Una lunga sequenza iniziale senza nemmeno un dialogo, così inizia il primo episodio. Le immagini e le atmosfere sono sovente sufficienti in un autore della levatura artistica di Sorrentino. Eppure, in questa sua opera si parla moltissimo. I dialoghi si alternano alla ricerca quasi ossessiva di una “immagine pittorica”, che è la caratteristica principale del regista. Jude Law si conferma puntualmente un sapiente interprete del ruolo che gli viene affidato; gli bastano pochi minuti per affascinare lo spettatore. Una nota bizzarra che riguarda il suo personaggio è legata al linguaggio. L’attore si è sempre distinto per il suo bellissimo inglese britannico, e ascoltarlo parlare in americano lascia davvero spiazzati.
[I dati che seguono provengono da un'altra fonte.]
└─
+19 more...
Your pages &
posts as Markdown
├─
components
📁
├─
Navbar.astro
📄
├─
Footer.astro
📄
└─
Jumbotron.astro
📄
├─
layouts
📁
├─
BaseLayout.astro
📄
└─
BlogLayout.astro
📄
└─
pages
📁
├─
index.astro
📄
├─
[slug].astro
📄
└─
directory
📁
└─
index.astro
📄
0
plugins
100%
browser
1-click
Anche qui però, non ci vuole molto per abituarsi, tanto è incisivo l’utilizzo da parte di Law della unica forma più o meno decente di accento americano: quel General American che negli anni ’50 alla radio e TV statunitensi si cercò di imporre quale “forma adatta” e colta di parlare, scimmiottando l’assai più nobile britannico Received Pronunciation (RP).
Il regista napoletano non manca mai di mostrare la bellezza di Roma, persino nei momenti in cui ne stigmatizza la decadenza morale, una lezione che da La grande bellezza in poi ha reso Sorrentino amato o odiato. Noi lo riteniamo il migliore in circolazione, e non corrisponde affatto a verità il crederlo antipatico. Chi lo fa probabilmente non lo ha mai sentito parlare o, peggio ancora, è vittima di quel pregiudizio gauchiste, che lo fa considerare un autore arrogante e pretenzioso. Sorrentino è un uomo dal talento puro e questo, in una Nazione fatta di caste e conventicole come la nostra, crea inevitabilmente tanta insanabile invidia verso chi riesce a diventare importante senza prostituirsi politicamente e/o intellettualmente. A tal proposito, possiamo citare Silvio Orlando, che il regista ha spinto a livelli di recitazione mai visti prima (lo stesso dicasi per Diane Keaton), al momento del confronto con i critici in sala. L’attore ha ricordato quella certa mentalità – da decenni causa di enormi mali nella cultura italiana, nata e sviluppatasi nell’ambito della sinistra dal ’68 in poi – per la quale la ricerca della Bellezza fine a se stessa viene giudicata “volgare”. Bene, è forse questa la colpa di Paolo Sorrentino, l’estetica? Non diciamo eresie! Egli utilizza l’immagine per veicolare un messaggio, non essendo mai questa, come erroneamente pensa Orlando, autoreferenziale. Dietro a essa si cela un concetto, potente e frutto di un ragionamento ben elaborato; una operazione simile a quella che faceva quel genio cinematografico che fu Elio Petri.
Possiamo solo terminare, dicendo che se Sorrentino fosse stato francese, la sicumera e megalomania (è un francesista chi scrive, dunque sappiamo quello che diciamo) transalpine gli avrebbero già fatto dedicare un centro studi sul cinema; noi, per converso, lo mettiamo ogni volta in discussione. Quanto è vero che il peggior nemico dell’Italia è proprio quella tipologia di italiano americanizzato modellatasi dopo la ultima guerra e che, purtroppo, ancora esiste. Un individuo che non rispetta niente e nessuno, fuorché se stesso e i suoi piccoli interessi personali, acutamente definito da Dino Risi come un “mostro”.